-- RECORDS PROVIDED follows --

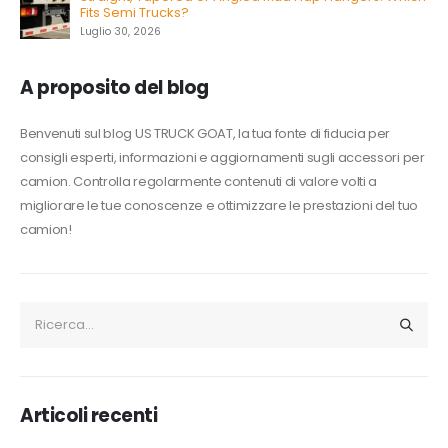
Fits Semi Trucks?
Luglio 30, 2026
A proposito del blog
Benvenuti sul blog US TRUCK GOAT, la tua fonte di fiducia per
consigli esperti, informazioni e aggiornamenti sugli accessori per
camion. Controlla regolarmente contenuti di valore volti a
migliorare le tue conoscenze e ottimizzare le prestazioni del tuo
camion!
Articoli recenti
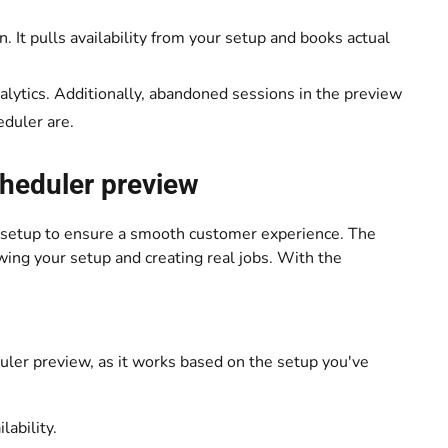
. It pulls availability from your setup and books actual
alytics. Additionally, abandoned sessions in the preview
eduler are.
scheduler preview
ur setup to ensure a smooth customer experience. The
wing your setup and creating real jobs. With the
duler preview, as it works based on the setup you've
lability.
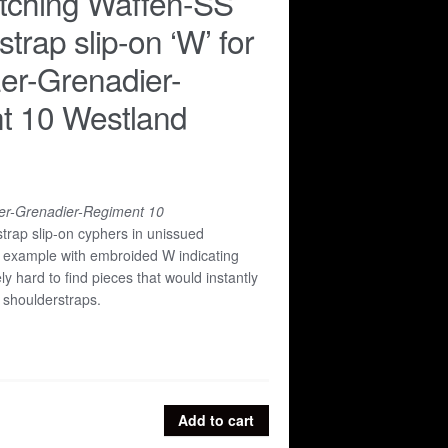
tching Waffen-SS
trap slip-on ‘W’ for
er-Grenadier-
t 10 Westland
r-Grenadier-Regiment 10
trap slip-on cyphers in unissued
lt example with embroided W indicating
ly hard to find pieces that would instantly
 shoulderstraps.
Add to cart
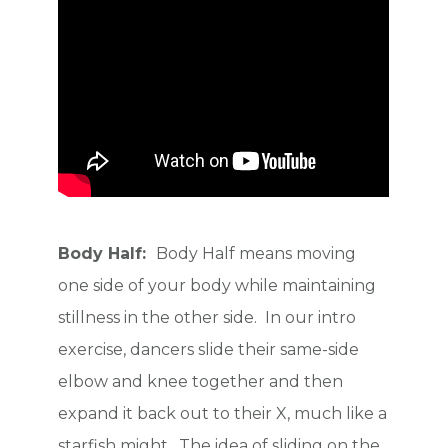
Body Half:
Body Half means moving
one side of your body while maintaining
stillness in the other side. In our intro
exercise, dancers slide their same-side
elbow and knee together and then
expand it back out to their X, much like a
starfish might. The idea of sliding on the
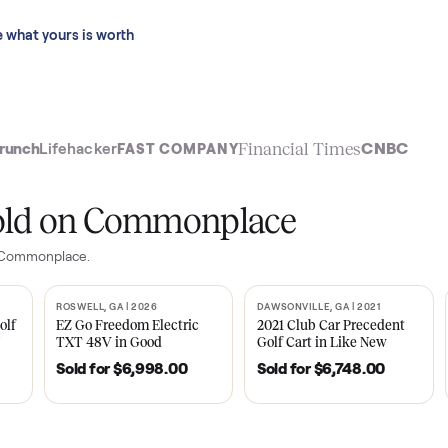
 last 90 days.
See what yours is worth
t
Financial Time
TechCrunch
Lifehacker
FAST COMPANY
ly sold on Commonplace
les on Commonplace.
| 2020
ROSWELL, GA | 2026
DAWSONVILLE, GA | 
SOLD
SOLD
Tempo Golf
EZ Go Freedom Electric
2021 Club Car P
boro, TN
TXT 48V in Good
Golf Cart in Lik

-- RECORDS PROVIDED concluded --

#### [WHAT IS NEEDED]
Only the pictures should be left out; the rest of the material above must be repeated exactly.

#### [ANSWER]
Fits Semi Trucks?
Luglio 30, 2026
A proposito del blog
Benvenuti sul blog US TRUCK GOAT, la tua fonte di fiducia per
consigli esperti, informazioni e aggiornamenti sugli accessori per
camion. Controlla regolarmente contenuti di valore volti a
migliorare le tue conoscenze e ottimizzare le prestazioni del tuo
camion!
Articoli recenti
. It pulls availability from your setup and books actual
alytics. Additionally, abandoned sessions in the preview
eduler are.
scheduler preview
ur setup to ensure a smooth customer experience. The
wing your setup and creating real jobs. With the
duler preview, as it works based on the setup you've
lability.
tching Waffen-SS
trap slip-on ‘W’ for
er-Grenadier-
t 10 Westland
r-Grenadier-Regiment 10
trap slip-on cyphers in unissued
lt example with embroided W indicating
ly hard to find pieces that would instantly
 shoulderstraps.
Add to cart
Body Half:
Body Half means moving
one side of your body while maintaining
stillness in the other side. In our intro
exercise, dancers slide their same-side
elbow and knee together and then
expand it back out to their X, much like a
starfish might. The idea of sliding on the
 last 90 days.
See what yours is worth
t
Financial Time
TechCrunch
Lifehacker
FAST COMPANY
ly sold on Commonplace
les on Commonplace.
| 2020
ROSWELL, GA | 2026
DAWSONVILLE, GA | 
SOLD
SOLD
Tempo Golf
EZ Go Freedom Electric
2021 Club Car P
boro, TN
TXT 48V in Good
Golf Cart in Lik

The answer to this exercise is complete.